Legend: From the Fjords Review

Legend From the FjordsA bit of a special one here. From the Fjords is the sole album from Legend originally released back in 1979. The band, from the USA, wasn’t around long however From the Fjords is jaw-droppingly good.

Legend were a “power trio” with the considerable individual and combined talents of Kevin Nugent (guitar, lead vocals), Ray Frigon (drums) and Fred Melillo (bass). Nugent’s guitar is sublime, effortless, rangy and fluid. He throws out the varied riffs and remarkably mazy solos with ease.

Meilillo’s bass throbs away with complex, fast lines which at times sound like a second lead guitar.

Frigon’s drumming is off the charts good and then some. Technical, complex, fast, jazzy. His style reminds me of say Jon Heisman and the late, great Neil Peart.
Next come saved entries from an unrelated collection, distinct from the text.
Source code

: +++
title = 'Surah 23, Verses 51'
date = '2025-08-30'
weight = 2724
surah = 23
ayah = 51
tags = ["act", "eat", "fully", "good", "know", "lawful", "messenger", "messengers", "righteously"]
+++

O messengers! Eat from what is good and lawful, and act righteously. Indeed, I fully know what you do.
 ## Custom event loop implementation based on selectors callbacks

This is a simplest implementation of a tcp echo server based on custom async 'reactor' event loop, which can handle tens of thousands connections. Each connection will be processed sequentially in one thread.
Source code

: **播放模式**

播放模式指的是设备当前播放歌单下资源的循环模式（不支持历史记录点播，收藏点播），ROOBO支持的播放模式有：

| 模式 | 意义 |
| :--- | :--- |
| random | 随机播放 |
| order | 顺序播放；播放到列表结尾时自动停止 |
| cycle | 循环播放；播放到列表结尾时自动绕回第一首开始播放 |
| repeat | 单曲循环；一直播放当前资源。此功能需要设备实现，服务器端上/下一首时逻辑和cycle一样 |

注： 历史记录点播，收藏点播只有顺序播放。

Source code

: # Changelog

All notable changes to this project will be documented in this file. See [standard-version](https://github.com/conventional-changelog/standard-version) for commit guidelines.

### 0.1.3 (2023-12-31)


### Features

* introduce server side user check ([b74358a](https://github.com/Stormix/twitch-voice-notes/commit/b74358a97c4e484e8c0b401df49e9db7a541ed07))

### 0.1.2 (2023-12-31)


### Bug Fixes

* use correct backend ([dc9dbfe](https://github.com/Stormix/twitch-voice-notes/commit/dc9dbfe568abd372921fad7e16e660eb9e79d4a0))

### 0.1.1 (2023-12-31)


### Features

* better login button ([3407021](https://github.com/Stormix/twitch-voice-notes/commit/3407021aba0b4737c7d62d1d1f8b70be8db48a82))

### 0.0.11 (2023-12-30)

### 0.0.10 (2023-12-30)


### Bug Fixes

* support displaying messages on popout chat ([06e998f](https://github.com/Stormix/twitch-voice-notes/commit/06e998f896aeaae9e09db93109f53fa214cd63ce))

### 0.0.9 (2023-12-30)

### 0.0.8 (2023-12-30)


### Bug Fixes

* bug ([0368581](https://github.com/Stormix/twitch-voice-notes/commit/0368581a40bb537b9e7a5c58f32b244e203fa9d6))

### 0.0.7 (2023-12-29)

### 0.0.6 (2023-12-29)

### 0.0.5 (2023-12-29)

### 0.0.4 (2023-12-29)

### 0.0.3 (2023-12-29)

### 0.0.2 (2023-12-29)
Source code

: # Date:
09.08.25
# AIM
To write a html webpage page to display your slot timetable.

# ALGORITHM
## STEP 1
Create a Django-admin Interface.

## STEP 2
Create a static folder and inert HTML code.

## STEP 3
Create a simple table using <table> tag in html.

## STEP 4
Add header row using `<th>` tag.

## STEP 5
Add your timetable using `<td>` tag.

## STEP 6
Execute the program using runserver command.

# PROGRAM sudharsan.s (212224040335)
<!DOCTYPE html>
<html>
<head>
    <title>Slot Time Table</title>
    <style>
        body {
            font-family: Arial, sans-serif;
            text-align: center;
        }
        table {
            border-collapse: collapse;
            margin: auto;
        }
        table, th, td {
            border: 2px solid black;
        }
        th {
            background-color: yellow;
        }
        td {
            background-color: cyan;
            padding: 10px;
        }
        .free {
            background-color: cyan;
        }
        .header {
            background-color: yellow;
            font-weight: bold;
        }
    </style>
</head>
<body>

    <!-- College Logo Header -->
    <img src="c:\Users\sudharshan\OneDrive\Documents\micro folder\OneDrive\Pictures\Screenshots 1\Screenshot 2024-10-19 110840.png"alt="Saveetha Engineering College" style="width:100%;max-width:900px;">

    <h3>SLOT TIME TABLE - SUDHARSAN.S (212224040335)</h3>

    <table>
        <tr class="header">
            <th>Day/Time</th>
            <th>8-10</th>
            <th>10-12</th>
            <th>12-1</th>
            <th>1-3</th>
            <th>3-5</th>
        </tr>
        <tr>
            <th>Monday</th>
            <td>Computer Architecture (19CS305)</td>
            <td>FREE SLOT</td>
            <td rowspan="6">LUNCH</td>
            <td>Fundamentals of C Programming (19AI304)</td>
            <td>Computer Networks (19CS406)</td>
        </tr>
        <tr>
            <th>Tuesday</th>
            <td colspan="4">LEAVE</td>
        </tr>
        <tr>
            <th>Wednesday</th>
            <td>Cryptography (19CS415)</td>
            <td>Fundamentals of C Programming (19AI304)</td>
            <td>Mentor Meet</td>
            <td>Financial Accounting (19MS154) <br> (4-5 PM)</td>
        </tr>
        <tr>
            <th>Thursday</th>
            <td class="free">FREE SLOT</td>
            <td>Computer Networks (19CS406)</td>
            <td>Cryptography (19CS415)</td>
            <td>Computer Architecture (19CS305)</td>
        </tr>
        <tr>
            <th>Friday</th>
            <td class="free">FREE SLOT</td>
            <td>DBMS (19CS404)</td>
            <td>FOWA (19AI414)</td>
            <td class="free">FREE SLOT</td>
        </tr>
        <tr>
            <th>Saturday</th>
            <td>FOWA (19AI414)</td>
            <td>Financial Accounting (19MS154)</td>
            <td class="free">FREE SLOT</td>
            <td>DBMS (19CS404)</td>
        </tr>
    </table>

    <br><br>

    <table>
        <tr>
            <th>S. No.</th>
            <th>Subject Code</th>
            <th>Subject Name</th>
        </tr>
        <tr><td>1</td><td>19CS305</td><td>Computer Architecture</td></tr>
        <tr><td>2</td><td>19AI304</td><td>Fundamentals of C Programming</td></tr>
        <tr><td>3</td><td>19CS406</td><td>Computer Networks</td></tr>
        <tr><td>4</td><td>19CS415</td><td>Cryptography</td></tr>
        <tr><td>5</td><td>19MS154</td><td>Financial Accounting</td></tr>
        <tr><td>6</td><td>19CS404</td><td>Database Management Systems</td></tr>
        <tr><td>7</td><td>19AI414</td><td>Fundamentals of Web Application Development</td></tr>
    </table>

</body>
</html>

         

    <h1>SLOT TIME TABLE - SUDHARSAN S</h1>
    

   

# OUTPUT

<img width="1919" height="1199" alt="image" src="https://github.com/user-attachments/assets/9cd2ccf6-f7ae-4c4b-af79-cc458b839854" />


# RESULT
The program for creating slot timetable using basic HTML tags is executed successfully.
Indeed – if Geddy Lee and Alex Lifeson decided to reinvent Rush they could do much worse than bring in Frigon.

Cult Rock Classics (a division of good old Sonic Age Records) put together a special 40th anniversary edition of From the Fjords – and as usual with the label who are so good at this – have done a cracking job.

The album in all it’s glory plus five bonus tracks of demos from 1978. Three are songs which made the album and two which did not. Add to that Lyric booklet, a booklet with an interview with the designer Ioannis who did the original artwork and has a subsequent long track record of working with the likes of Uriah Heep and others and a nice thick booklet with a comprehensive, in-depth interview with Ray Frigon.

The music is quite something. Overall it’s heavy though brings in elements of NWOBHM, prog and jazz influences all with something of a mystical feel to it. A quick comparison might be a combination of Black Sabbath, mid-1970s Rush, Uriah Heep and a spot of Colosseum II.

The Destroyer kicks things off with a crunching riff which is a bit doomy, soaring solo, the complex bass backing it up and Frigon drumming up a storm. The Wizard’s Vengeance has that mystical feel and another remarkable solo from Nugent. So fast yet skillfull.

Check out The Destroyer:

Nugent’s guitar shines again in the mazy The Golden Bell. Longish, heavy, progressive, glorious atmospheric soloing, that huge bass behind it and Frigon’s drumming quite outstanding in it’s technical delivery. The song has something of a structured yet improvised jam feel about it. Hard to explain unless you listen to it.

The Conforntation is a fast-paced instrumental then R.A.R.Z comes in as straight ahead heavy rocker before Against the Odds takes us back to the heavy, mystical, proggy, slightly jazzy stuff.

The Iron Horse is Frigon’s showcase. It’s basically a drum solo bookended by puncy riffing. And what a drum solo it is. At around three minutes or so it doesn’t outstay it’s welcome. Instead it allows Frigon to show his range. Fast frills, technical and gradually building up the pace. Check out the speed too. The snare drum sounds like a steam train – which I guess is why the track is called The Iron Horse.

The title track rounds it off in a stupendous eight minute epic of heavy, proggy stuff so well written and performed. Very technical yet Legend pull it off with aplomb.

Can’t big this up enough. Legend had something very special with From the Fjords. Alas, there’d be no more from them and even more unfortunately Nugent died in the early 1980s.

Don’t hang around – get yourself over to Sonic Age Records (or wherever else you can find it) and treat yourself to the CD. With the album and the Ray Frigon interview booklet it’s unmissable.